Pull every line holding the string "MediaTek" from the records below.

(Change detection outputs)
__________

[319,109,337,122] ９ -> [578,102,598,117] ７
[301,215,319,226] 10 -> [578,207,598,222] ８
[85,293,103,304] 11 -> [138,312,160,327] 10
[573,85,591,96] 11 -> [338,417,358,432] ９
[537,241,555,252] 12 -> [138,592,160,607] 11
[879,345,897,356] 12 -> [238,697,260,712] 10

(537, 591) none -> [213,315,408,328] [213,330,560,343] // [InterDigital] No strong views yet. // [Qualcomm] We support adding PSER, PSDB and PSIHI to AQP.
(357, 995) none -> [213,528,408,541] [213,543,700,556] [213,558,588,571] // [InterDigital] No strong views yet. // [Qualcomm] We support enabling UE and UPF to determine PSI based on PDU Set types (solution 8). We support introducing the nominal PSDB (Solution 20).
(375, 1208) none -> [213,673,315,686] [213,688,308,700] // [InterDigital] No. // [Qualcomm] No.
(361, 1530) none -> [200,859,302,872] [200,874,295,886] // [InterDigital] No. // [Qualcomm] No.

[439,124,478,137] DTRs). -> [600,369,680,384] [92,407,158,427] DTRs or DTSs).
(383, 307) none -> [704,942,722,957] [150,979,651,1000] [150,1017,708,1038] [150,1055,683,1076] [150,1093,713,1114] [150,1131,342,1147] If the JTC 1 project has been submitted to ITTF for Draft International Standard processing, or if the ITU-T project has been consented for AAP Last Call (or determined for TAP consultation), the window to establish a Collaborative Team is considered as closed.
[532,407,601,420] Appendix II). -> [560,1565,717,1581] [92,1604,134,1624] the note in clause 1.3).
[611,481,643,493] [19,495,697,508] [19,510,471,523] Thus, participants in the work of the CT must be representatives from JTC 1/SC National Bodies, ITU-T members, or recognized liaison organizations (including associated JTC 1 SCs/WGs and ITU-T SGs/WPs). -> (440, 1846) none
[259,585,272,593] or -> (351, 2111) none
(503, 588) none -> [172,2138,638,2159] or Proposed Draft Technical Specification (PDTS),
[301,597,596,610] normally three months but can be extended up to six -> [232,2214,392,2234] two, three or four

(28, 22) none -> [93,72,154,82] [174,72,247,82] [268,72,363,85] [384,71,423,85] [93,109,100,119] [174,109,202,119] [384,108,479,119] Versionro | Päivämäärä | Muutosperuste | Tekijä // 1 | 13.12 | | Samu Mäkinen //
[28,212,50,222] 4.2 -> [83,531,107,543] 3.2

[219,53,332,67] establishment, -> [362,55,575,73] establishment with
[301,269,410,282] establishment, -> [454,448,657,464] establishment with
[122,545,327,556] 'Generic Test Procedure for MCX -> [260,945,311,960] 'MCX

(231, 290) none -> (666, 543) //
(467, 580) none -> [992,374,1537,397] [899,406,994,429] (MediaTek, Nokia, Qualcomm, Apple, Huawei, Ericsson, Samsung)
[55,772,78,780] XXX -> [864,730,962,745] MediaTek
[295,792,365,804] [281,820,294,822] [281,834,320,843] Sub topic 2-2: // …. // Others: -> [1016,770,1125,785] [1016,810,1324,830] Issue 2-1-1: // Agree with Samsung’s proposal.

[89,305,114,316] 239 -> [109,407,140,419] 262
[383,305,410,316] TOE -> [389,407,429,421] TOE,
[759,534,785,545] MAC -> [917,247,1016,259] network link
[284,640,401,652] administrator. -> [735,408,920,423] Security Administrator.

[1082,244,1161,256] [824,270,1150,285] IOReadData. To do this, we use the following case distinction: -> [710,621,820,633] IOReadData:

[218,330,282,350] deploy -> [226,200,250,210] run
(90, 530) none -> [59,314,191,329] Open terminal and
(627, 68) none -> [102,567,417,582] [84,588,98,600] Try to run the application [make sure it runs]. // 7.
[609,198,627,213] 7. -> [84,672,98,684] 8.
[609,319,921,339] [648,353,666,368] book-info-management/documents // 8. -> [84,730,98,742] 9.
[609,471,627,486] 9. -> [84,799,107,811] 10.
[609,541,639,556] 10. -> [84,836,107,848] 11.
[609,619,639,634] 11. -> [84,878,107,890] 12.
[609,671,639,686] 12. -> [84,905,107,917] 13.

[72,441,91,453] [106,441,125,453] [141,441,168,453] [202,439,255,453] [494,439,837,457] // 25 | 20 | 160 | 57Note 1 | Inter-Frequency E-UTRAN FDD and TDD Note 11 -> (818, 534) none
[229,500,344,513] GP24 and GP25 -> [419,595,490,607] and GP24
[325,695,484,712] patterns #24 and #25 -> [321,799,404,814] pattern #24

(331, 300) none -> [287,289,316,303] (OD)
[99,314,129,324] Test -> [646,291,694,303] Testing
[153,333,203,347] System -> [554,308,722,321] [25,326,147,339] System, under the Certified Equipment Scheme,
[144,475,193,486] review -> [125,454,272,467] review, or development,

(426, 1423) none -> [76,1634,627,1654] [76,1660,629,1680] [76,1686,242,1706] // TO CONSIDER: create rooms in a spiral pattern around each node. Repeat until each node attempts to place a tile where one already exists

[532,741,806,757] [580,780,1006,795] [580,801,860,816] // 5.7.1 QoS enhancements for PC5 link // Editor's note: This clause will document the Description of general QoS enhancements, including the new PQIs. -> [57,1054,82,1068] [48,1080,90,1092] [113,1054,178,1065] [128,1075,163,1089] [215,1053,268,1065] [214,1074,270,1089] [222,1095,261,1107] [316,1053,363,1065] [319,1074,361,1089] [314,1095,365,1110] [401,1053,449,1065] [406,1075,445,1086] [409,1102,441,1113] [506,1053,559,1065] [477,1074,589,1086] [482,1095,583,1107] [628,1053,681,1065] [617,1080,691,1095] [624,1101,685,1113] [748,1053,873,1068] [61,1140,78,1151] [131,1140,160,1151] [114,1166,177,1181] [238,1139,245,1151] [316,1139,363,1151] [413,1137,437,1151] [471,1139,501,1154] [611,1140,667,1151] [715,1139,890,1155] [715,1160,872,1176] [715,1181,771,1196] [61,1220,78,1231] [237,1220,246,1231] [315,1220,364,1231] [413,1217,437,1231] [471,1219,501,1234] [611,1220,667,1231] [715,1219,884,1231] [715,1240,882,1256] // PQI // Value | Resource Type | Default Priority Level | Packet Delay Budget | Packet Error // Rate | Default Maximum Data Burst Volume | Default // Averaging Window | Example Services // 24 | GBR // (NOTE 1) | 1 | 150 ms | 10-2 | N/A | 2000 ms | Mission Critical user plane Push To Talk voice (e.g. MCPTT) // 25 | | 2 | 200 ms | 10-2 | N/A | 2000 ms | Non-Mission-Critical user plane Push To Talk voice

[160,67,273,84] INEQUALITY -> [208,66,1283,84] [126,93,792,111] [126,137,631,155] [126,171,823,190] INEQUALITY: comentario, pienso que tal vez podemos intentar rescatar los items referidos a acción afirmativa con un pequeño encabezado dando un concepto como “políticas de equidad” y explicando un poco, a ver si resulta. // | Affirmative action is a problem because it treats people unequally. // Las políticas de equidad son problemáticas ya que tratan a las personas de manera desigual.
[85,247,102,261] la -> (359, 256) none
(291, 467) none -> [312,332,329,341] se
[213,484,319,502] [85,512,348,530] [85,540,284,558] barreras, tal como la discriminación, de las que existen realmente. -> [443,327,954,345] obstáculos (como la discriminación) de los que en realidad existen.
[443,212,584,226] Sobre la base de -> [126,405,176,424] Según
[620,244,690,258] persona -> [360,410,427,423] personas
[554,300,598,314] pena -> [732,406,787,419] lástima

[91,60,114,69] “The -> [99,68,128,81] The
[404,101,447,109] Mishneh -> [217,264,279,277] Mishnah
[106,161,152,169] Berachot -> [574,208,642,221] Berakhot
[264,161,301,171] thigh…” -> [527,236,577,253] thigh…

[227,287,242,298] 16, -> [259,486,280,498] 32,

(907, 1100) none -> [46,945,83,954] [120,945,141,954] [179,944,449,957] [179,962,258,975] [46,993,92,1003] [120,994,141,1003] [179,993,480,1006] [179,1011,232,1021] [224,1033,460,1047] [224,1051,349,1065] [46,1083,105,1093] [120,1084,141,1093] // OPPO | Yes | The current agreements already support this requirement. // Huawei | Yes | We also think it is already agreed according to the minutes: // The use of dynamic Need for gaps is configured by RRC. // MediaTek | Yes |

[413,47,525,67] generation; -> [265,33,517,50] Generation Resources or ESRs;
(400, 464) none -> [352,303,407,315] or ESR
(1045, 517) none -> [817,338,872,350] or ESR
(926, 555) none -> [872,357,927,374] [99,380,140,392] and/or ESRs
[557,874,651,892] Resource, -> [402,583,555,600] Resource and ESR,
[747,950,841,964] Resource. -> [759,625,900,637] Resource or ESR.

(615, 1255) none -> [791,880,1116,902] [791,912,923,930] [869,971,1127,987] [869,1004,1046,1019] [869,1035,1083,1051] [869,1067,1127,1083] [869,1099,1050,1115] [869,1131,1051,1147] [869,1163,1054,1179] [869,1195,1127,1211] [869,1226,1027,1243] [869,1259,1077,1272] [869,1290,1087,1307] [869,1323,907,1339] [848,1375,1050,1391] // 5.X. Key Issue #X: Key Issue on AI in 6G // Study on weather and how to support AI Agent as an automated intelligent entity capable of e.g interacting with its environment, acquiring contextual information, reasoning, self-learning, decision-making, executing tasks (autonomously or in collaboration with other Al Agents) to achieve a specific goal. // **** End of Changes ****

__________

# Response below
(467, 580) none -> [992,374,1537,397] [899,406,994,429] (MediaTek, Nokia, Qualcomm, Apple, Huawei, Ericsson, Samsung)
[55,772,78,780] XXX -> [864,730,962,745] MediaTek
(907, 1100) none -> [46,945,83,954] [120,945,141,954] [179,944,449,957] [179,962,258,975] [46,993,92,1003] [120,994,141,1003] [179,993,480,1006] [179,1011,232,1021] [224,1033,460,1047] [224,1051,349,1065] [46,1083,105,1093] [120,1084,141,1093] // OPPO | Yes | The current agreements already support this requirement. // Huawei | Yes | We also think it is already agreed according to the minutes: // The use of dynamic Need for gaps is configured by RRC. // MediaTek | Yes |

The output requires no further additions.